Vale lembrar que a CVM se pronunciou a respeito de seu entendimento da caracterização de produtor rural no relatório produzido pela autarquia ao final da audiência pública que resultou na Instrução CVM nº 600/18. Na ocasião, indicou que deve ser adotado o critério já estabelecido pela Receita Federal, que é bastante amplo, como se vê abaixo:

a pessoa física ou jurídica, proprietária ou não, que desenvolve, em área urbana ou rural, a atividade agropecuária, pesqueira ou silvicultural, bem como a extração de produtos primários, vegetais ou animais, em caráter permanente ou temporário, diretamente ou por intermédio de prepostos“.

 

  1. Novas Regras para Agentes de Notas e Agentes Fiduciários

 Um terceiro campo de novidades introduzidas pelo novo Código ANBIMA de Ofertas são as regras a serem observadas pelos agentes de notas e agentes fiduciários.

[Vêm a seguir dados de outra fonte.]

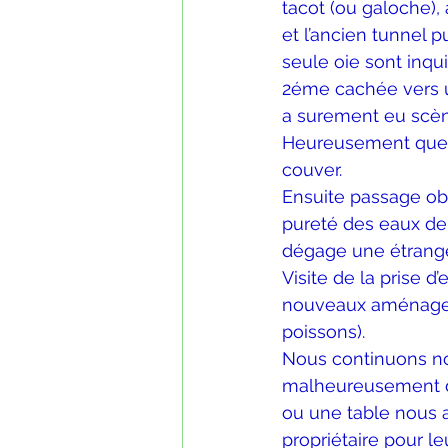
tacot (ou galoche),
et l’ancien tunnel p
seule oie sont inqu
2éme cachée vers un
a surement eu scèn
Heureusement que d
couver.
Ensuite passage obl
pureté des eaux de l
dégage une étrange
Visite de la prise 
nouveaux aménageme
poissons).
Nous continuons no
malheureusement d’a
ou une table nous 
propriétaire pour le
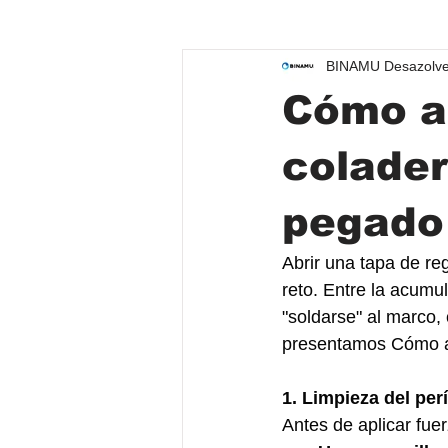
BINAMU Desazolve
Servicios de desazolve
Cómo ab
colader
pegado
Abrir una tapa de re
reto. Entre la acumul
"soldarse" al marco,
presentamos Cómo abr
1. Limpieza del per
Antes de aplicar fue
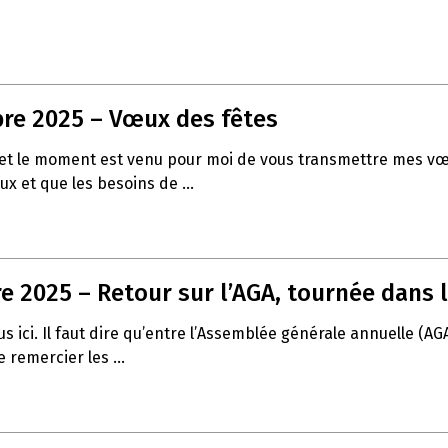
re 2025 – Vœux des fêtes
 fin et le moment est venu pour moi de vous transmettre mes
ux et que les besoins de ...
 2025 – Retour sur l’AGA, tournée dans l
 ici. Il faut dire qu’entre l’Assemblée générale annuelle (AG
 remercier les ...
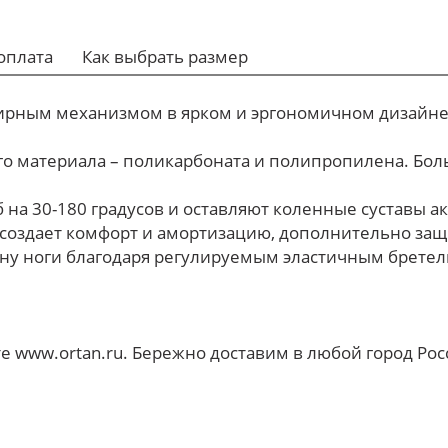
оплата
Как выбрать размер
нирным механизмом в ярком и эргономичном дизайне
о материала – поликарбоната и полипропилена. Бол
на 30-180 градусов и оставляют коленные суставы а
 создает комфорт и амортизацию, дополнительно защ
ну ноги благодаря регулируемым эластичным бретел
е www.ortan.ru. Бережно доставим в любой город Рос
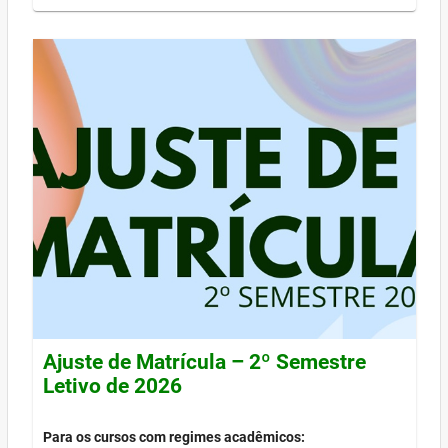
Ajuste de Matrícula – 2º Semestre
Letivo de 2026
Para os cursos com regimes acadêmicos:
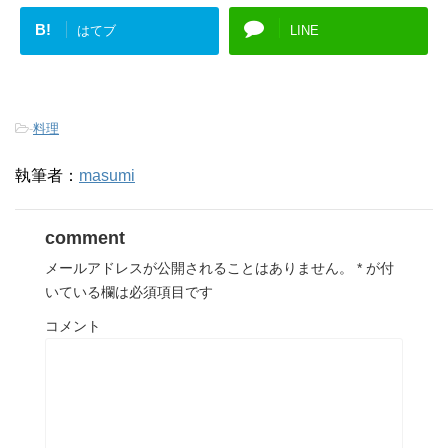
B!
はてブ
LINE
-
料理
執筆者：
masumi
comment
メールアドレスが公開されることはありません。
*
が付
いている欄は必須項目です
コメント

Em primeiro lugar, cabe esclarecer a distinção entre ambos traçada no código: os primeiros são aqueles agentes contratados como representantes da comunhão de investidores de notas comerciais com prazo de vencimento inferior a 360 dias, cuja contratação é facultativa. Os segundos são aqueles contratados nas circunstâncias exigidas em lei ou regulamento – incluindo os contratados para atuarem em notas promissórias com prazo de vencimento superior a 360 dias.  Ou seja, este segundo grupo corresponde às pessoas sujeitas à Instrução CVM nº 583/16.

Esta delimitação do destinatário das regras prevista no código em questão é a inovação relevante neste tema, pois sua introdução no mencionado diploma decorre da extensão da observância das regras previstas para os agentes que atuam em emissões de notas comerciais, CRI e CRA, enquanto a regra anterior limitava seu escopo àqueles que atuavam em emissões de debêntures.

Deste modo, todos os agentes fiduciários aderentes ao Código ANBIMA de Ofertas passarão a ter que observar suas regras, independentemente dos produtos em que atuem.  Dentre tais regras a que estarão sujeitos, incluem-se a necessidade de segregação da atividade de agente fiduciário/agente de notas das demais atividades da pessoa jurídica; elaboração e observância de plano de continuidade de negócios e observância de requisitos mínimos de sigilo e segurança da informação.